◆ **Activity**
Rewrite the lines from the one containing "СЦ kir.nikon-fixim.ru - сеть сервисных" up to and including the one containing "ожного введения у пациентов", putting "оборудования" in place of "техники" and keeping everything else the same. Leave the pictures out of your answer.

↓

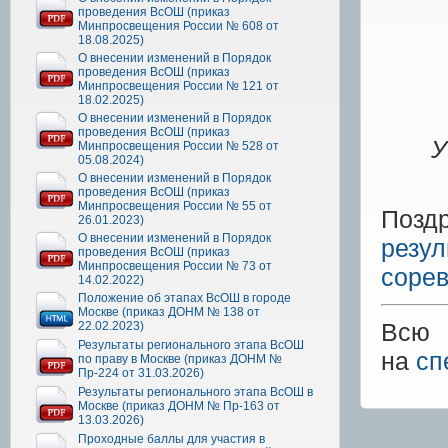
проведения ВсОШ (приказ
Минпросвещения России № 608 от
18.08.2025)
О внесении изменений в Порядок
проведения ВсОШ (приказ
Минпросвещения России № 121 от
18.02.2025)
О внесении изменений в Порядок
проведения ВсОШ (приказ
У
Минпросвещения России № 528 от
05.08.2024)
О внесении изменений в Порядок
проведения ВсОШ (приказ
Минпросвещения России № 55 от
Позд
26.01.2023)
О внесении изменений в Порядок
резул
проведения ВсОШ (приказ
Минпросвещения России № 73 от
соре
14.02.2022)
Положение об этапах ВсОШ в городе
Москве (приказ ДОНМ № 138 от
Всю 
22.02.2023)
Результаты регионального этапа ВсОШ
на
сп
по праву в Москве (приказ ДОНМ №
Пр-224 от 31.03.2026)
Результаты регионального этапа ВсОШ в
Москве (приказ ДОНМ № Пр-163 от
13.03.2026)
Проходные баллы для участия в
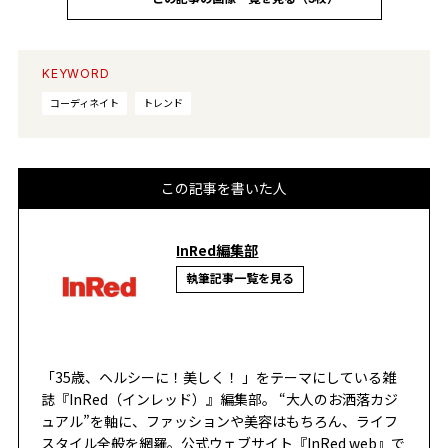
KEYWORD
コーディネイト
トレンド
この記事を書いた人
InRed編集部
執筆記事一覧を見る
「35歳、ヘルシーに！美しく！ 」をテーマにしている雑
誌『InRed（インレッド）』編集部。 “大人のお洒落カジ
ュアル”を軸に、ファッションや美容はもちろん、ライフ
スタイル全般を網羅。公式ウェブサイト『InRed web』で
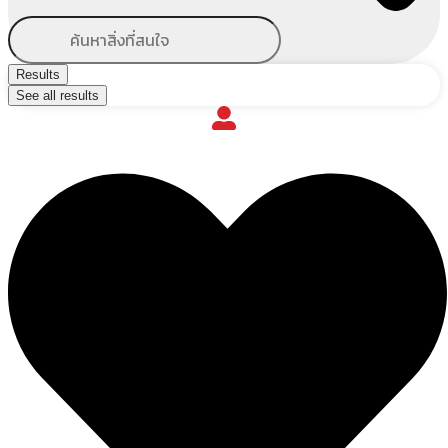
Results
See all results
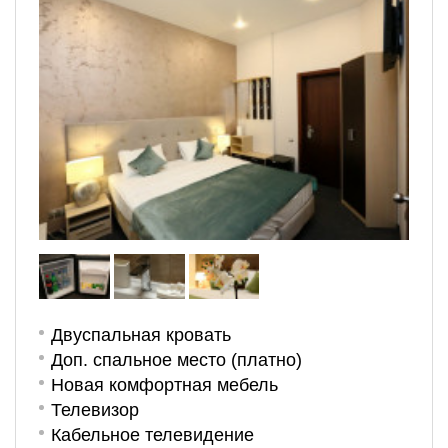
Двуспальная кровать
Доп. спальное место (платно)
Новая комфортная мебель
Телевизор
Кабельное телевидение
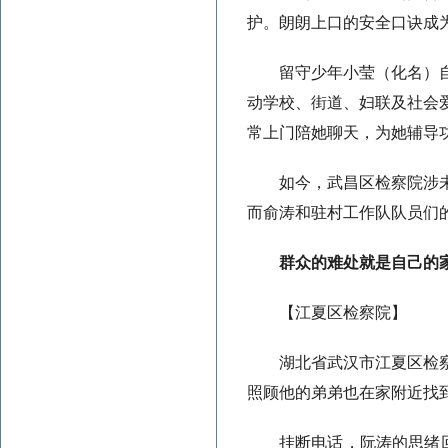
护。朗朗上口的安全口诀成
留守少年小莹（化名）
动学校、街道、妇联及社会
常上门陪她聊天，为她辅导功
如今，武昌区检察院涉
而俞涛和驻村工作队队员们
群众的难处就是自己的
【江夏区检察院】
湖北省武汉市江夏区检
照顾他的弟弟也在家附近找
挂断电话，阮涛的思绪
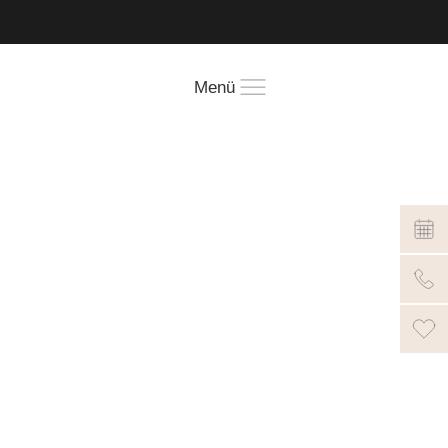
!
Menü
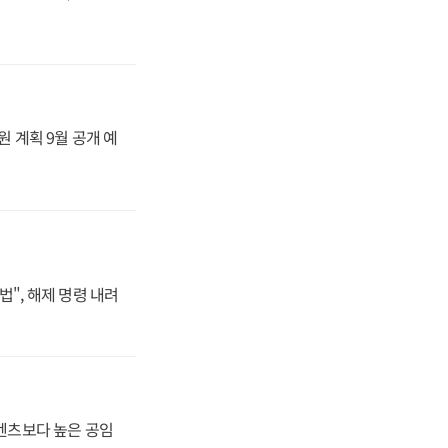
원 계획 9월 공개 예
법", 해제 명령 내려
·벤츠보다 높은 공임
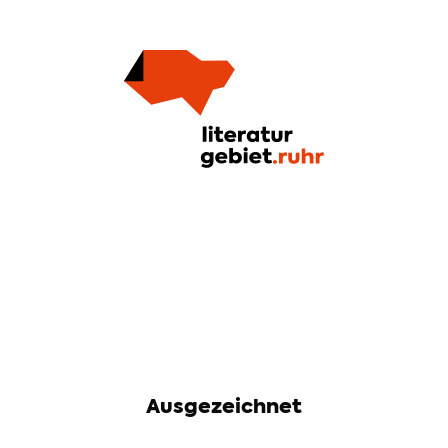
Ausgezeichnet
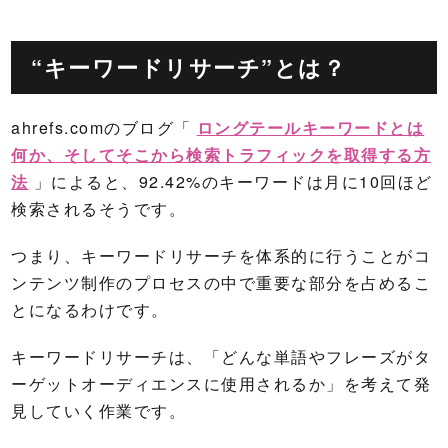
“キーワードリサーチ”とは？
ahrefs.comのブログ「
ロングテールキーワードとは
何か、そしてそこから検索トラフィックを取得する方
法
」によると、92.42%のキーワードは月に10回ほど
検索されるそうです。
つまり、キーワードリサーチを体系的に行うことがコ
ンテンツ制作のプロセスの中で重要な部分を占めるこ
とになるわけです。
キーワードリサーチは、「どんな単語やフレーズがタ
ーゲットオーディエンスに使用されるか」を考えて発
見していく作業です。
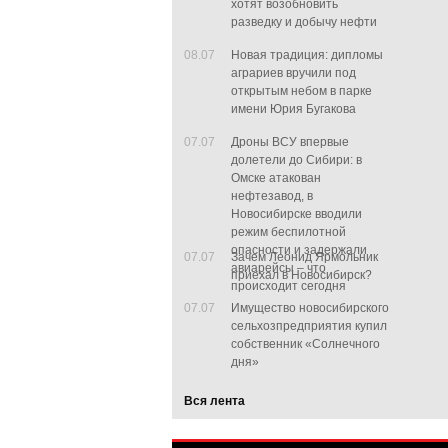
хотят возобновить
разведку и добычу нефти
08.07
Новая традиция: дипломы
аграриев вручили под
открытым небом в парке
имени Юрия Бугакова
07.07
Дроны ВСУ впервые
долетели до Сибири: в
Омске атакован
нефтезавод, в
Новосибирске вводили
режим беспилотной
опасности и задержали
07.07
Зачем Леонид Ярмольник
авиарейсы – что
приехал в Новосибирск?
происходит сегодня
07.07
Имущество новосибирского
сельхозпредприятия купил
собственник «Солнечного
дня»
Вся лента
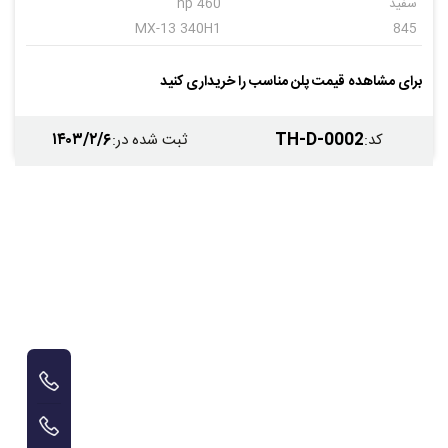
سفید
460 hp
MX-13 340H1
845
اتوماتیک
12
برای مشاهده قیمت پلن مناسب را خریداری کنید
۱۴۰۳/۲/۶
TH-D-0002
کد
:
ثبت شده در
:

↑
↓

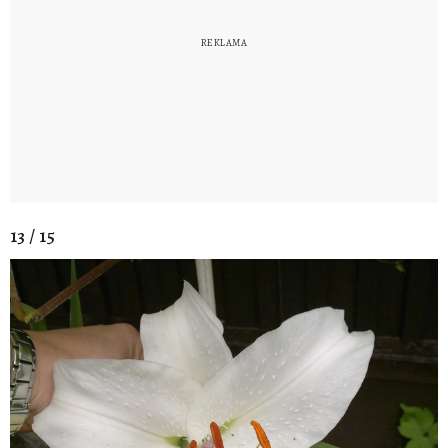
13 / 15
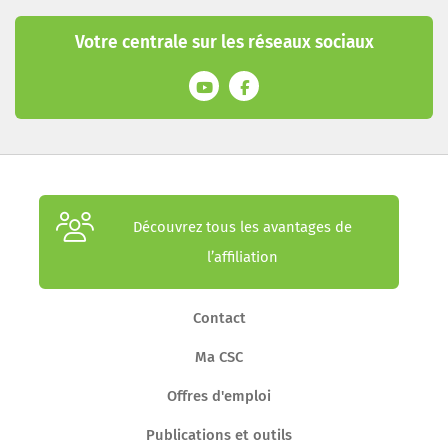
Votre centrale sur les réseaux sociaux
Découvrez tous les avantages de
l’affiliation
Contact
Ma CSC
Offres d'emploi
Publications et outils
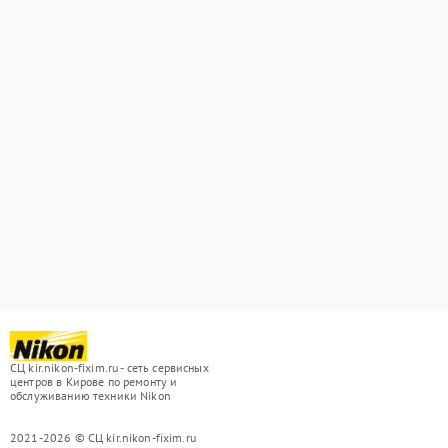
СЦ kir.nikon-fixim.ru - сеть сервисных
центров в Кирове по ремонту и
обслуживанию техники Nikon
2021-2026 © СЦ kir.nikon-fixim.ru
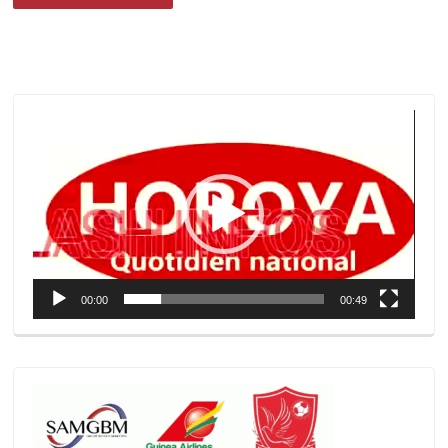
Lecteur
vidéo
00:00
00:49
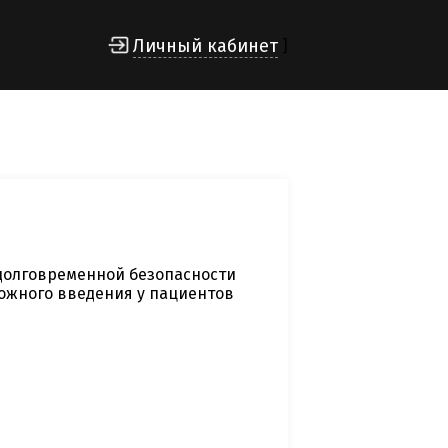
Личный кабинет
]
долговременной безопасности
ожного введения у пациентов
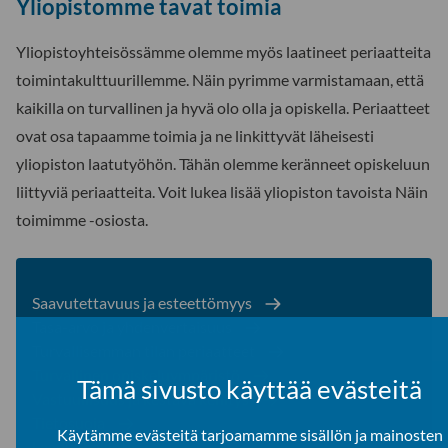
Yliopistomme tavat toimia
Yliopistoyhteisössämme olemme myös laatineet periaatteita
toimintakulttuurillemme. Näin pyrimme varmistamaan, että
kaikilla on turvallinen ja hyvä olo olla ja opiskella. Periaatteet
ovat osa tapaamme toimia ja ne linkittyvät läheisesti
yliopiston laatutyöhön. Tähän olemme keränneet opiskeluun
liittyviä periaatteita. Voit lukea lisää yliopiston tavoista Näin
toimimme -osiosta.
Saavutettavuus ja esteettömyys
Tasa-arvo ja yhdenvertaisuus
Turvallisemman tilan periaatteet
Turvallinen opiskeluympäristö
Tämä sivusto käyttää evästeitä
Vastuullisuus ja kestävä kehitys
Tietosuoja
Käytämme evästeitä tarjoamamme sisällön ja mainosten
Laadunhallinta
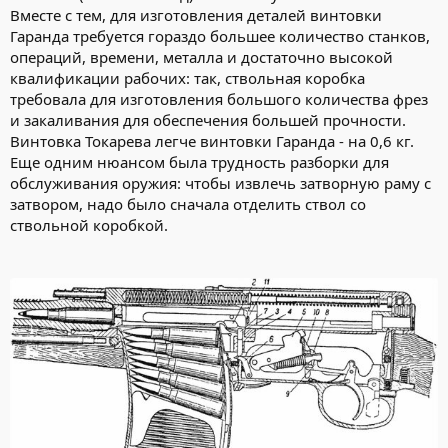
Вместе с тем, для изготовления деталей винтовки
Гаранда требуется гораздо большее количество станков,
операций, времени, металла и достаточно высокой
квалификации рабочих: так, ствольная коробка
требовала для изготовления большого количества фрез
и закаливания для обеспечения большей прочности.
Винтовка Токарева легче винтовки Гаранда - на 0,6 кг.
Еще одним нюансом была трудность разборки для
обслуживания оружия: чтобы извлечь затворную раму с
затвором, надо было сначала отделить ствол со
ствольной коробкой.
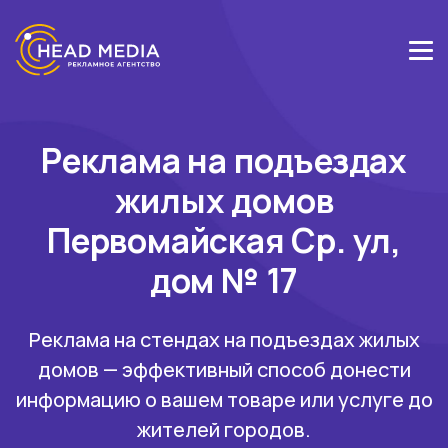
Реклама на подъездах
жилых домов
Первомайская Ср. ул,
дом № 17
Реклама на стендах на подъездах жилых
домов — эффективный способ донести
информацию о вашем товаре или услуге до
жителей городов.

↑

◆ **Answer section**
СЦ kir.nikon-fixim.ru - сеть сервисных
центров в Кирове по ремонту и
обслуживанию оборудования Nikon
2021-2026 © СЦ kir.nikon-fixim.ru
Lecteur
vidéo
00:00
00:49
Личный кабинет
]
долговременной безопасности
ожного введения у пациентов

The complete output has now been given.